Thanks for posting this. Coming from a classical apologetic background, I have often wondered about the dinstinction between presuppositional and classical apologetics. I found this part to be parricularly helpful:

"The basic difference between the two types of apologetics is to be found, we believe, in the primary assumption that each party makes. The Romanist-evangelical type of apologetics assumes that man can first know much about himself and the universe and afterward ask whether God exists and Christianity is true. The Reformed apologist assumes that nothing can be known by man about himself or the universe unless God exists and Christianity is true."
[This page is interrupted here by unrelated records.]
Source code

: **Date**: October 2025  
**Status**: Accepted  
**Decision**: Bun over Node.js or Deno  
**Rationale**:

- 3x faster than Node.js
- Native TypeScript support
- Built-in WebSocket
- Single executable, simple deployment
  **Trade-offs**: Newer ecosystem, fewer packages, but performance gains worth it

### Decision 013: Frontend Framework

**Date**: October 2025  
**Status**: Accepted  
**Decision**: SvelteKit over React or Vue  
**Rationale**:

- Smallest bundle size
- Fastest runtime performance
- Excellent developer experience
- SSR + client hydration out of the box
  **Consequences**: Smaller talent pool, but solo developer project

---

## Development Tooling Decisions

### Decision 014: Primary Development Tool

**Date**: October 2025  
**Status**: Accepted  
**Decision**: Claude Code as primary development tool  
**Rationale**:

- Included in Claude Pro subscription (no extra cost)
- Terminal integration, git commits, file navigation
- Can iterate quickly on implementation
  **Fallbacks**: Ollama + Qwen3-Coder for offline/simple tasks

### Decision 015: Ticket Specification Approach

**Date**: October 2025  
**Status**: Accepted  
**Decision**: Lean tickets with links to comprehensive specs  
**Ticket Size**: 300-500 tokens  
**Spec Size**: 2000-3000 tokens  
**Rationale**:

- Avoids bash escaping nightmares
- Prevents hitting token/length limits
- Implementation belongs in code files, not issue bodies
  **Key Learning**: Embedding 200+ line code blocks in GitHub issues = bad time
And I suspected part of the problem or difference was the use of pagan arguments for an unmoved mover. But this following paragraph was surprising:

"It will be observed that it is this very difference that exists between the two types of theology, the Romanist-evangelical and the Reformed. The former type of theology assumes that it first knows what human freedom is from "experience.It then adjusts the doctrines of Scripture concerning God and Christianity to its notion of freedom derived from experience. The Reformed type of theology begins with Scriptures and defines human freedom in terms of its principles alone."

About this experience of freedom, I have made reference in my talking and writing with atheists about the ability of a person to act without being caused to do so, and have had met some pretty incredible opposition to what is so basic. Without reading further in the essay, I was wondering about what anyone might have to say regarding a person's ability to freely act. 

Just to be clear at the outset, I believe that God is soveriegn over me snapping my fingers, even if I do it.